Ching Shih – Female Pirate

Ching Shih was the Chinese prostitute who became one of the most powerful female pirates of her time through her control of the Red Flag Fleet. Under her command, the fleet grew and became one of the most organized system of businesses on the seas. With huge resources, she had (for a short time) the power to rival any government in the world.

Little is known about Ching Shih’s early life apart from the fact that she was born in the Guangdong province of China around 1775. She became a prostitute on a floating brothel in Canton, and the infamous pirate Zheng Yi, the leader of the Red Flag Fleet, noticed her beauty and had the floating brothel plundered to gain ownership of Ching. After his men had plundered the brothel, she was brought before Zheng, and he asked her to marry him. She agreed—but asked for an equal share of his plunder. Soon, the two of them were running the Red Flag Fleet together in harmony.

Ching ShihUnder their joint leadership, the Red Flag Fleet grew quickly from under 200 ships to over 600 ships, which eventually grew to almost 2000 ships. The fleet was color coded and organized into red, black white, yellow, blue and green fleets. Zheng Yi died in 1807 only 6 years after marrying the beautiful Ching Shih. At the time of his death, the fleet contented nearly 100,000 pirates. Ching was faced with two choices. She could return to her life of prostitution or rise to become one of the most powerful female pirate lords of all time, but she craved the power and glory of being the leader of the organization. With the help of Zheng Yi’s second-in-command, she took charge.

As a leader, she was strict and controlled.
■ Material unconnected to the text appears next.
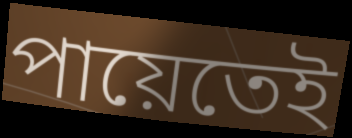
পায়েতেই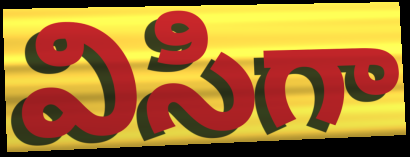
విసిగా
She was driven by business and strategy and even went so far as to try and form a government that would protect her pirates through laws and taxes. All plunder captured was registered before distribution and the ship that captured the loot was entitled to retain just over 20% of its value—the rest of its value would go into the fleets coffers.

Ching Shih set forth rules that protected captured prisoners. Female prisoners were released. A pirate who wished to take a beautiful captive as a wife was free to do so—but was bound to treat her as he would a wife. Unfaithfulness and rape were both offenses for which a pirate could be executed.
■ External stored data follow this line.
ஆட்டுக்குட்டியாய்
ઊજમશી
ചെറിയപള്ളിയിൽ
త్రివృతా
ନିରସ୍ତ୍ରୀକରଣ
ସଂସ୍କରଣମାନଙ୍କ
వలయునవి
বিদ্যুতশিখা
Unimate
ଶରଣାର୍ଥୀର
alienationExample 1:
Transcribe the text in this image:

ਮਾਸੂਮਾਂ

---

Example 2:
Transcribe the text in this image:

As Ching Shih took leadership over many coastal villages, word got back to Canton. The Chinese offered amnesty to all pirates hoping to end her reign over the sea.
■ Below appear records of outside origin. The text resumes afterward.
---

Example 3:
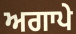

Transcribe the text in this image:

ਅਗਾਪੇ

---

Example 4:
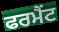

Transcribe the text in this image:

ਫਰਮੈਂਟ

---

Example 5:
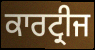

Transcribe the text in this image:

ਕਾਰਟ੍ਰੀਜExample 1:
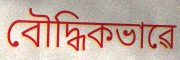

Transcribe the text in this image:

বৌদ্ধিকভাৱে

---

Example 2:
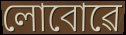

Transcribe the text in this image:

লোবোৱে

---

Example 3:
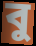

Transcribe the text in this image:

বু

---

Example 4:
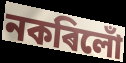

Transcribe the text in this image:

নকৰিলোঁ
The Red Flag Fleet under Ching Shih’s rule could not be defeated — not by Qing dynasty Chinese officials, not by the Portuguese navy, and not by the British. But in 1810, amnesty was offered to all pirates, and Ching Shih took advantage of it. She ended her career that year, accepting an amnesty offer from the Chinese government. She kept her loot and opened a gambling house. She died in 1844, at the age of 69.